By JESSICA SILVER-GREENBERG and SUSANNE CRAIG • New York Times

A year after an embarrassing trading blowup led to millions of dollars being docked from Jamie Dimon's paycheck, the chairman and chief executive of JPMorgan Chase & Co. is getting a raise.

JPMorgan's board voted this week to increase Dimon's annual compensation for 2013, hashing out the pay package after a series of meetings that turned heated at times, according to several executives briefed on the matter. The raise — the details were not made public Thursday — follows a move by the board last year to slash Dimon's compensation by half, to $11.5 million.

When it made that deep pay cut, the board was giving a stern rebuke over the fallout from the "London Whale" multibillion-dollar trading blunder. This week, directors — gathered in a conference room at the bank's New York headquarters — discussed what message their next decision on the bank chieftain's compensation would send.

The debate pitted a vocal minority of directors who wanted to keep his compensation largely flat, citing the approximately $20 billion in penalties JPMorgan has paid in the last year to federal authorities, against directors who argued that Dimon should be rewarded for his stewardship of the bank during such a difficult period. During the meetings some board members left the conference room to pace up and down the 50th-floor corridor.

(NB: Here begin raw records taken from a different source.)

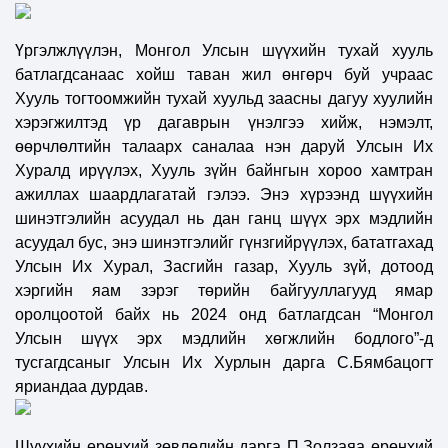
Үргэлжлүүлэн, Монгол Улсын шүүхийн тухай хууль
батлагдсанаас хойш таван жил өнгөрч буй учраас
Хууль тогтоомжийн тухай хуульд заасны дагуу хуулийн
хэрэгжилтэд үр дагаврын үнэлгэ
э
хийж, нэмэлт,
өөрчлөлтийн талаарх саналаа нэн даруй Улсын Их
Хуралд ирүүлэх, Хууль зүйн байнгын хороо хамтран
ажиллах шаардлагатай гэлээ. Энэ хүрээнд шүүхийн
шинэтгэлийн асуудал нь дан ганц шүүх эрх мэдлийн
асуудал бус, энэ шинэтгэлийг гүнзгийрүүлэх, бататгахад
Улсын Их Хурал, Засгийн газар, Хууль зүй, дотоод
хэргийн яам зэрэг төрийн байгууллагууд ямар
оролцоотой байх нь 2
024 о
нд батлагдсан
“
Монгол
Улсын
ш
үүх эрх мэдлийн хөгжлийн бодлого”
-
д
тусгагдсаныг Улсын Их Хурлын дарга С.Бямбацогт
яриандаа дурдав.
Шүүхийн ерөнхий зөвлөлийн дарга П.Золзаяа ерөнхий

Details on the chief executive's compensation will be disclosed in the coming days, possibly as soon as Friday.

A spokesman for the bank declined to comment.

Dimon's defenders point to his active role in negotiating a string of government settlements that helped JPMor­gan move beyond some of its biggest legal problems. He also has solidified his support among board members, according to the people briefed on the matter, for acting as a chief negotiator as JPMorgan worked out a string of banner government settlements this year.

Also under his leadership, the bank has generated strong profits and its stock price is up more than 21 percent over the last 12 months.

Some board members fault what they consider to be overzealous federal prosecutors for the hefty fines, rather than Dimon or the bank, arguing that JPMorgan is being penalized for the sins of firms like Bear Stearns that it scooped up during the financial crisis.

But many of those very problems arose under Dimon's watch, including $1 billion in fines from regulators over the trading blowup. Leaving his compensation unchanged, or reducing it, could have sent a symbolic message of contrition to authorities.

Instead, the board's decision to raise his pay may energize critics who have questioned whether the bank's directors can provide an effective check on the charismatic Dimon, who is both board chairman and chief executive. Some shareholders have argued for those jobs to be split to limit his power, but a proposal for such a division was handily defeated at the bank's annual meeting last spring.

It is unlikely that Dimon will receive anything near the $23.1 million he got for 2011, when he was the highest paid chief executive at a large bank. So far, none of the biggest Wall Street firms have released the 2013 compensation for their senior executives. Last year, Lloyd Blankfein, the chairman and chief executive of Goldman Sachs, took home $21 million.